= SELECTED TEXT =

[BEGIN]

The 1% (Romney) will pay 1% taxes under Ryan's tax plan

Discussion in 'Politics' started by tmarket, Aug 11, 2012.

  1. Max E.

    Max E.

    And btw its not exactly rocket science to figure out how Romney was able to legally get 100 million into his IRA under Romney's leadership the average rate of return at Bain capital was over 100 hundred percent per year, for 20 years, do the math.

    Even if he started with a tiny sum, when you compound money at that rate of return in an IRA where you dont have to pay taxes for that long it turns into astronomical sums, if you start with 1000 dollars and your average yearly return is 100% in 20 years it turns into a billion dollars, assuming you dont take anything out along the way. There is absolutely nothing illegal about it. And he sure as hell isnt a tax dodger, he is operating under the rules of the law.

    So now what, are you going to call Romney a tax dodger, just because he was able to generate a higher rate of return on his IRA then you were? Let me guess, if you were able to generate the same returns Romney could in his IRA, you would still pay 30% of your income every year to the government just to be fair, wouldnt you?

    You really should learn to think before you automatically assume the guy is doing something shady just because the clowns down at MSNBC tell you something.
     
    #31     Aug 12, 2012
  2. Lucrum

    Lucrum

    not so bigarrow obviously hates successful people, unless of course they're democrats
     
    #32     Aug 12, 2012
  3. Max E.

    Max E.

    Yeah, and the funny thing is that littlearrow would do exactly the same thing if he had the chance to so hes a hypocrite as well.....

[END]

Dataset entries:
[BEGIN]

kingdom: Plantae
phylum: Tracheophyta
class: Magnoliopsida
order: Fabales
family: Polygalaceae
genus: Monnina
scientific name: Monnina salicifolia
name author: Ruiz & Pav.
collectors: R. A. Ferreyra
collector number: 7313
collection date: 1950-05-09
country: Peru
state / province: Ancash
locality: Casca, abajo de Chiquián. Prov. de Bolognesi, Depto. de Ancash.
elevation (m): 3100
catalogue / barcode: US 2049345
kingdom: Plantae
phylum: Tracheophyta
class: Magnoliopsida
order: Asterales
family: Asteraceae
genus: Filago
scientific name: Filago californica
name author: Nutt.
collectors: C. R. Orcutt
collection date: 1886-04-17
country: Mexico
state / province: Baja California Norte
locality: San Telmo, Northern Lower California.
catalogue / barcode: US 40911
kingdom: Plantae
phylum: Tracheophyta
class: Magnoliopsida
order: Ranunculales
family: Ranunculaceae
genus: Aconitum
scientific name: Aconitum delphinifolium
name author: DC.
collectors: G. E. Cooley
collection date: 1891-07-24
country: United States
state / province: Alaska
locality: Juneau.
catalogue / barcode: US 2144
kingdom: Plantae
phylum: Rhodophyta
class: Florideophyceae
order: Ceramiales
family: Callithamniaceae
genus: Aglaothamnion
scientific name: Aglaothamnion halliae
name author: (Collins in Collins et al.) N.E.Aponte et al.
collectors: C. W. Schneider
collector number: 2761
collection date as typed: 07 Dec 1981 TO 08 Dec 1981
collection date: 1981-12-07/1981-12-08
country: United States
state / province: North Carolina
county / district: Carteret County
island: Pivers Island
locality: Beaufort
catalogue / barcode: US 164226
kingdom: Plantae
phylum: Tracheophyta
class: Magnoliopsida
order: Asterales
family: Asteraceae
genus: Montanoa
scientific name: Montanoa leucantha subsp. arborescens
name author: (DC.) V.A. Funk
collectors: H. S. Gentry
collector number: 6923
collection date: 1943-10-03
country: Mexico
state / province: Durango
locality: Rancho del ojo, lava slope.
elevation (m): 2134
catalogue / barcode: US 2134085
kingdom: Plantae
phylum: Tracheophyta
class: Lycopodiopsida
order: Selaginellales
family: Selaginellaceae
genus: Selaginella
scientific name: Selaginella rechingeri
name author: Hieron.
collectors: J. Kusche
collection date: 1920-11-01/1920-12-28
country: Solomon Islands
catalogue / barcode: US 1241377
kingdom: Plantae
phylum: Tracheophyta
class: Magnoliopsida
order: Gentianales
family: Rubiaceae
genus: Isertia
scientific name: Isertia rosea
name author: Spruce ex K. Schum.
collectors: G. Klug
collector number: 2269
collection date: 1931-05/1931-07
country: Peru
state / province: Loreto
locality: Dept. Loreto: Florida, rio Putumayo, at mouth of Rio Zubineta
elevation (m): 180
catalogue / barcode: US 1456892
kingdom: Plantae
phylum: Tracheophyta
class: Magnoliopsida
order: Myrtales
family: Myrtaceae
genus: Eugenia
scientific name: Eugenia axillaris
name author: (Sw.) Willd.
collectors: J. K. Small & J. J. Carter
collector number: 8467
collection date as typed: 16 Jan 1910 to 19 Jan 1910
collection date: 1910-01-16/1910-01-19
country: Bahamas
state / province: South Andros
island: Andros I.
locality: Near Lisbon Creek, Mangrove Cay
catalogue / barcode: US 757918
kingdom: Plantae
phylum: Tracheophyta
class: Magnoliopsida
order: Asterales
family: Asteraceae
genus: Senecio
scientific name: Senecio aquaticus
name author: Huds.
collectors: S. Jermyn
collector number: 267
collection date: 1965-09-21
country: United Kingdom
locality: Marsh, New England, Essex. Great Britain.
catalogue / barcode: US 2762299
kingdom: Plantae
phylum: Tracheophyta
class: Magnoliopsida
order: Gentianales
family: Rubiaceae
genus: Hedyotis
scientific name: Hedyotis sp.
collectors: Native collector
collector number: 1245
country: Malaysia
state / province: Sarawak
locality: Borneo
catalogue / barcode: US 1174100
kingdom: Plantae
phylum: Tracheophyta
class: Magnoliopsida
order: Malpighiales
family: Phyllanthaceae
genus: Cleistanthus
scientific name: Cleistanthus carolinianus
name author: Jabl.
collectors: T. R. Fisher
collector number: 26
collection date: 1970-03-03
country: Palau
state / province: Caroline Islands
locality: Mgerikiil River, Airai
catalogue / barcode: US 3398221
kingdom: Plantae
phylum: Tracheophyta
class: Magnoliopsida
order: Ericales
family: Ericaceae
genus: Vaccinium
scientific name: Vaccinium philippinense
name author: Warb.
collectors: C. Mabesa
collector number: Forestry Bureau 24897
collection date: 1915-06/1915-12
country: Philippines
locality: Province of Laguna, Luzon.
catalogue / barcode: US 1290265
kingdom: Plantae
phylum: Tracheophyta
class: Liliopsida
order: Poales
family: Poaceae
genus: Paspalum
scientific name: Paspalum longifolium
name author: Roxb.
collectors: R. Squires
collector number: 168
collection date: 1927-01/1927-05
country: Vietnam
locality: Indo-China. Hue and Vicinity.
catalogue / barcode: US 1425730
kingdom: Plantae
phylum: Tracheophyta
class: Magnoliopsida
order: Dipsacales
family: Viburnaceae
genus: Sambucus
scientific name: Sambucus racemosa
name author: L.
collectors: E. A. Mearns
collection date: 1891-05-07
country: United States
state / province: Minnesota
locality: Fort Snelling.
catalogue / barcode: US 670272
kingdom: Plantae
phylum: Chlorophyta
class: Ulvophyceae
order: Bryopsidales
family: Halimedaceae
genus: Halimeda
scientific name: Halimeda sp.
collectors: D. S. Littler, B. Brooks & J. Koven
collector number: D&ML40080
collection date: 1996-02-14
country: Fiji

[END]

= EXERCISE SET =
A - In the forum thread, who started the discussion, and on what date?
B - Write out the passage of the forum thread starting with "Discussion in 'Politics'" and going on through "of the law.", word for word.

= ANSWERS PER TASK =
A - tmarket started it on Aug 11, 2012.

B -
Discussion in 'Politics' started by tmarket, Aug 11, 2012.

  1. Max E.

    Max E.

    And btw its not exactly rocket science to figure out how Romney was able to legally get 100 million into his IRA under Romney's leadership the average rate of return at Bain capital was over 100 hundred percent per year, for 20 years, do the math.

    Even if he started with a tiny sum, when you compound money at that rate of return in an IRA where you dont have to pay taxes for that long it turns into astronomical sums, if you start with 1000 dollars and your average yearly return is 100% in 20 years it turns into a billion dollars, assuming you dont take anything out along the way. There is absolutely nothing illegal about it. And he sure as hell isnt a tax dodger, he is operating under the rules of the law.